Well, R is a statistics language similar to SAS or SPSS. It’s a powerful, extensible environment, and as noted above, it has a wide range of statistics and data visualization capabilities. It’s easy to install and use, and it’s free – downloadable from the CRAN R project website.

In contrast, statisticians and data analysts typically don’t know SQL and are not familiar with database tasks. R provides statisticians and data analysts access a wide range of analytical capabilities in a natural statistical language, allowing them to remain highly productive. For example, writing R functions is simple and can be done quickly. Functions can be made to return R objects that can be easily passed to and manipulated by other R functions. By comparison, traditional statistical tools can make the implementation of functions cumbersome, such that programmers resort to macro-oriented programming constructs instead.

So why do we need anything else?

R was conceived as a single user tool that is not multi-threaded.  The client and server components are bundled together as a single executable, much like Excel.

R is limited by the memory and processing power of the machine where it runs, but in addition, being single threaded, it cannot automatically leverage the CPU capacity on a user’s multi-processor laptop without special packages and programming.

However, there is another issue that limits R’s scalability…

R’s approach to passing data between function invocations results in data duplication – this chews up memory faster. So inherently, R is not good for big data, or depending on the machine and tasks, even gigabyte-sized data sets.

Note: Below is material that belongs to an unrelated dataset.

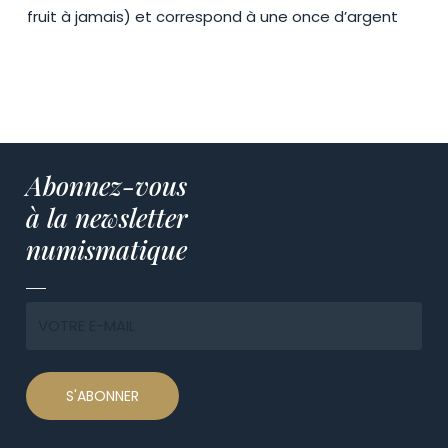
fruit à jamais) et correspond à une once d’argent
Abonnez-vous
à la newsletter
numismatique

This is where Oracle R Enterprise comes in. As we'll continue to discuss in this blog, Oracle R Enterprise lifts this memory and computational constraint found in R today by executing requested R calculations on data in the database, using the database itself as the computational engine. Oracle R Enterprise allows users to further leverage Oracle's engineered systems, like Exadata, Big Data Appliance, and Exalytics, for enterprise-wide analytics, as well as reporting tools like Oracle Business Intelligence Enterprise Edition dashboards and BI Publisher documents.